━━━ Data in this exercise ━━━

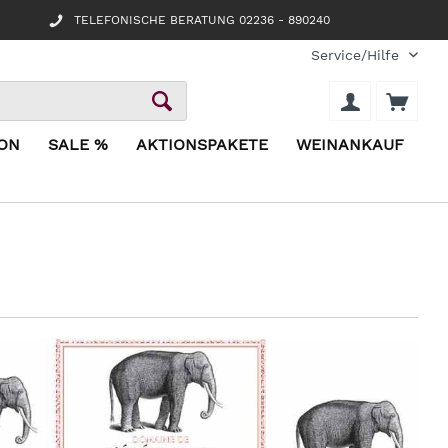
TELEFONISCHE BERATUNG 02236 - 890240
Service/Hilfe
ION
SALE %
AKTIONSPAKETE
WEINANKAUF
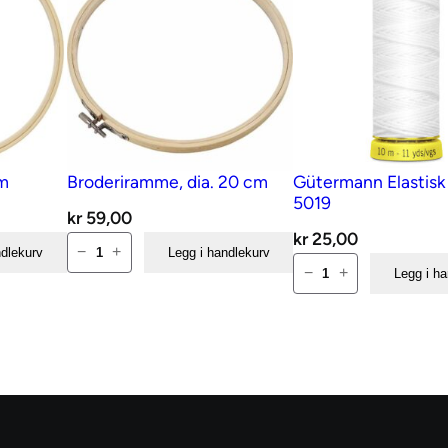
cm
Broderiramme, dia. 20 cm
Gütermann Elastisk 
5019
kr
59,00
kr
25,00
Broderiramme,
−
+
ndlekurv
Legg i handlekurv
Gütermann
dia.
−
+
Legg i h
Elastisk
20
tråd
cm
hvit
antall
5019
antall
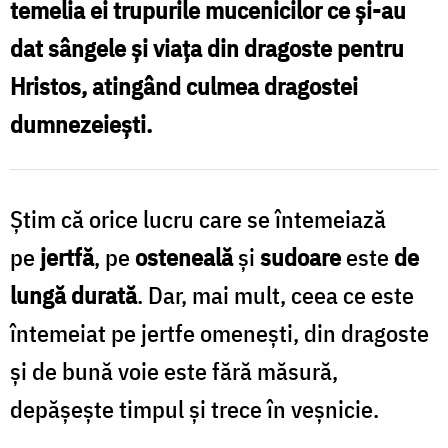
temelia ei trupurile mucenicilor ce și-au
Foto:
dat sângele și viața din dragoste pentru
Magda
Hristos, atingând culmea dragostei
Buftea
dumnezeiești.
Știm că orice lucru care se întemeiază
pe
jertfă
, pe
osteneală
și
sudoare
este
de
lungă durată
. Dar, mai mult, ceea ce este
întemeiat pe jertfe omenești, din dragoste
și de bună voie este fără măsură,
depășește timpul și trece în veșnicie.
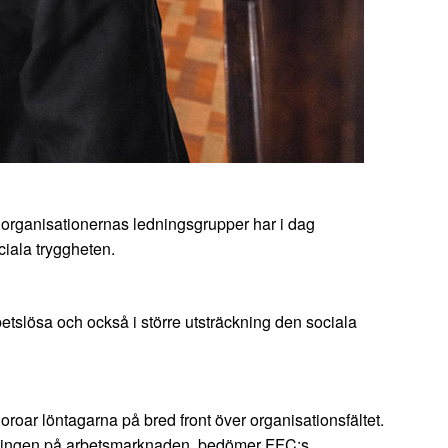
lorganisationernas ledningsgrupper har i dag
ciala tryggheten.
tslösa och också i större utsträckning den sociala
roar löntagarna på bred front över organisationsfältet.
ecklingen på arbetsmarknaden, bedömer FFC:s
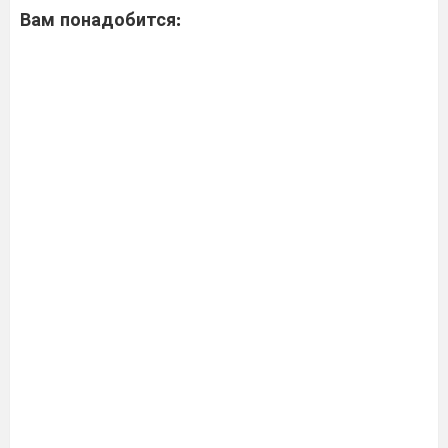
Вам понадобится:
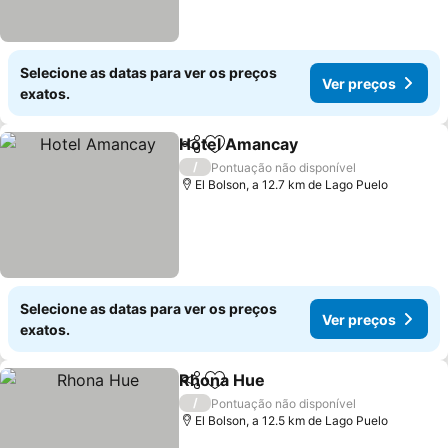
Selecione as datas para ver os preços
Ver preços
exatos.
Hotel Amancay
Partilhar
Adicionar aos favoritos
Ver preços
/
Pontuação não disponível
El Bolson, a 12.7 km de Lago Puelo
Selecione as datas para ver os preços
Ver preços
exatos.
Rhona Hue
Partilhar
Adicionar aos favoritos
Ver preços
/
Pontuação não disponível
El Bolson, a 12.5 km de Lago Puelo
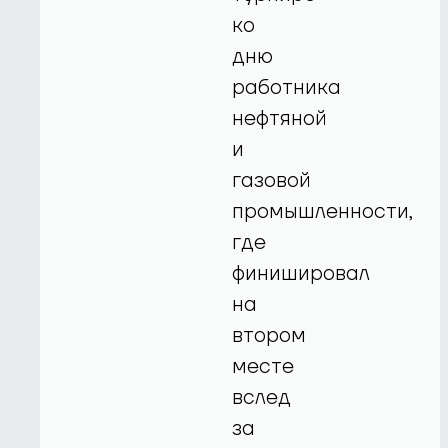
ко
дню
работника
нефтяной
и
газовой
промышленности,
где
финишировал
на
втором
месте
вслед
за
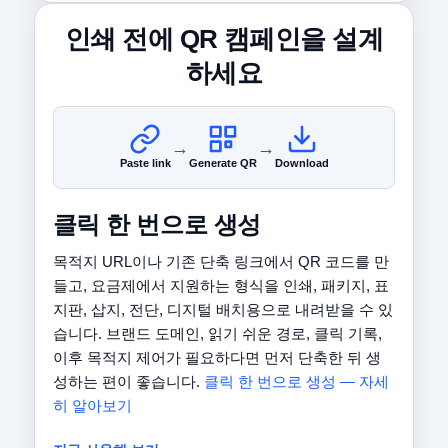
인쇄 전에 QR 캠페인을 설계
하세요
→
→
Paste link
Generate QR
Download
클릭 한 번으로 생성
목적지 URL이나 기존 단축 링크에서 QR 코드를 만
들고, 요금제에서 지원하는 형식을 인쇄, 패키지, 표
지판, 삽지, 전단, 디지털 배치용으로 내려받을 수 있
습니다. 브랜드 도메인, 읽기 쉬운 경로, 클릭 기록,
이후 목적지 제어가 필요하다면 먼저 단축한 뒤 생
성하는 편이 좋습니다.
클릭 한 번으로 생성 — 자세
히 알아보기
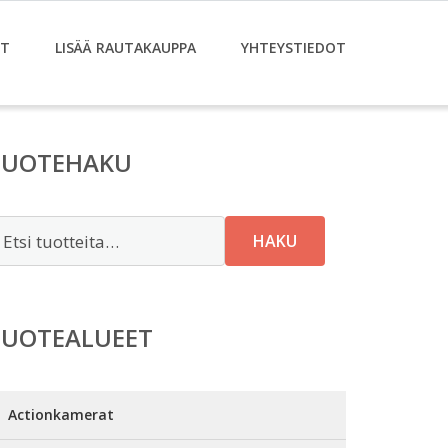
ET
LISÄÄ RAUTAKAUPPA
YHTEYSTIEDOT
TUOTEHAKU
tsi:
HAKU
TUOTEALUEET
Actionkamerat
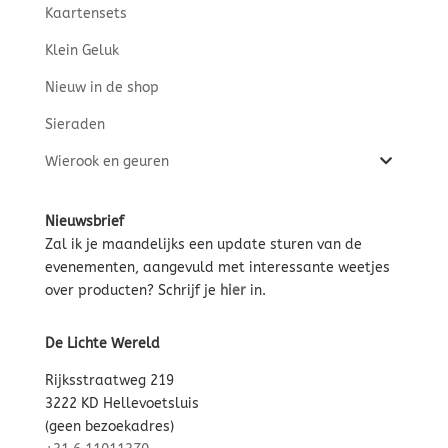
Kaartensets
Klein Geluk
Nieuw in de shop
Sieraden
Wierook en geuren
Nieuwsbrief
Zal ik je maandelijks een update sturen van de
evenementen, aangevuld met interessante weetjes
over producten? Schrijf je
hier
in.
De Lichte Wereld
Rijksstraatweg 219
3222 KD Hellevoetsluis
(geen bezoekadres)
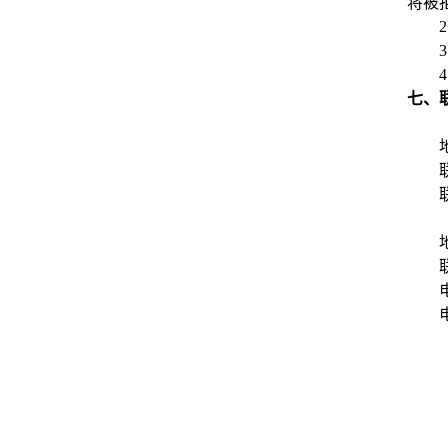
将被
2
3
4
七、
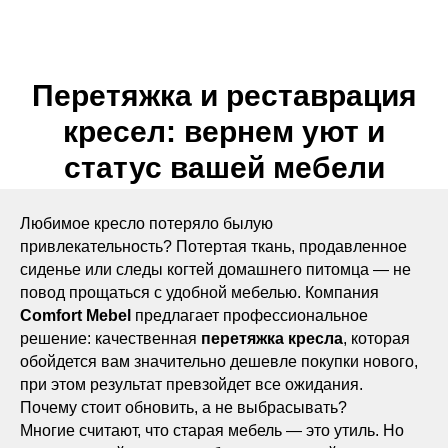
Перетяжка и реставрация
кресел: вернем уют и
статус вашей мебели
Любимое кресло потеряло былую
привлекательность? Потертая ткань, продавленное
сиденье или следы когтей домашнего питомца — не
повод прощаться с удобной мебелью. Компания
Comfort Mebel
предлагает профессиональное
решение: качественная
перетяжка кресла
, которая
обойдется вам значительно дешевле покупки нового,
при этом результат превзойдет все ожидания.
Почему стоит обновить, а не выбрасывать?
Многие считают, что старая мебель — это утиль. Но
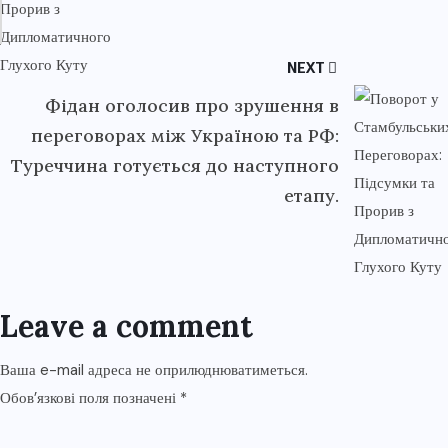
NEXT
Фідан оголосив про зрушення в
переговорах між Україною та РФ:
Туреччина готується до наступного
етапу.
Leave a comment
Ваша e-mail адреса не оприлюднюватиметься.
Обов’язкові поля позначені
*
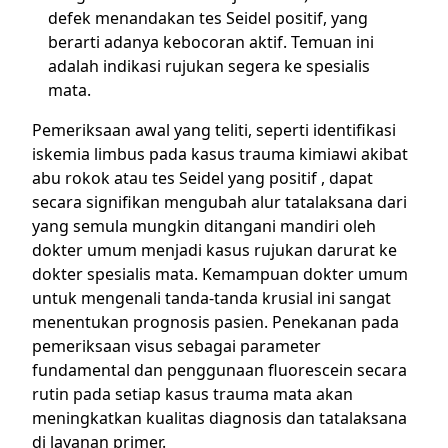
defek menandakan tes Seidel positif, yang
berarti adanya kebocoran aktif. Temuan ini
adalah indikasi rujukan segera ke spesialis
mata.
Pemeriksaan awal yang teliti, seperti identifikasi
iskemia limbus pada kasus trauma kimiawi akibat
abu rokok atau tes Seidel yang positif , dapat
secara signifikan mengubah alur tatalaksana dari
yang semula mungkin ditangani mandiri oleh
dokter umum menjadi kasus rujukan darurat ke
dokter spesialis mata. Kemampuan dokter umum
untuk mengenali tanda-tanda krusial ini sangat
menentukan prognosis pasien. Penekanan pada
pemeriksaan visus sebagai parameter
fundamental dan penggunaan fluorescein secara
rutin pada setiap kasus trauma mata akan
meningkatkan kualitas diagnosis dan tatalaksana
di layanan primer.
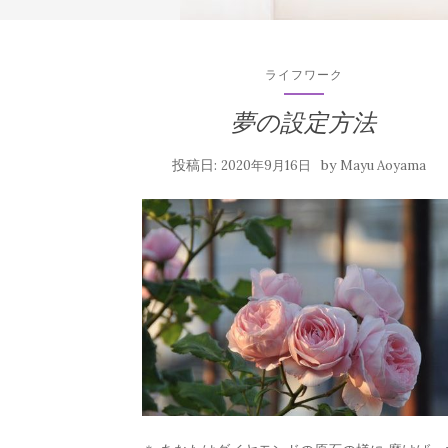
ライフワーク
夢の設定方法
投稿日:
by
2020年9月16日
Mayu Aoyama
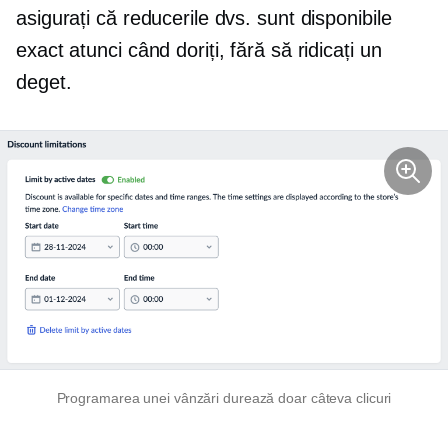
asigurați că reducerile dvs. sunt disponibile
exact atunci când doriți, fără să ridicați un
deget.
Programarea unei vânzări durează doar câteva clicuri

━━━

**Work to be completed:**
Look for the line that contains "meningkatkan kualitas diagnosis", then please copy it and the rest of the lines through the end of the data, pictures excluded.

**Output of the exercise:**
meningkatkan kualitas diagnosis dan tatalaksana
di layanan primer.
ライフワーク
夢の設定方法
投稿日:
by
2020年9月16日
Mayu Aoyama
asigurați că reducerile dvs. sunt disponibile
exact atunci când doriți, fără să ridicați un
deget.
Programarea unei vânzări durează doar câteva clicuri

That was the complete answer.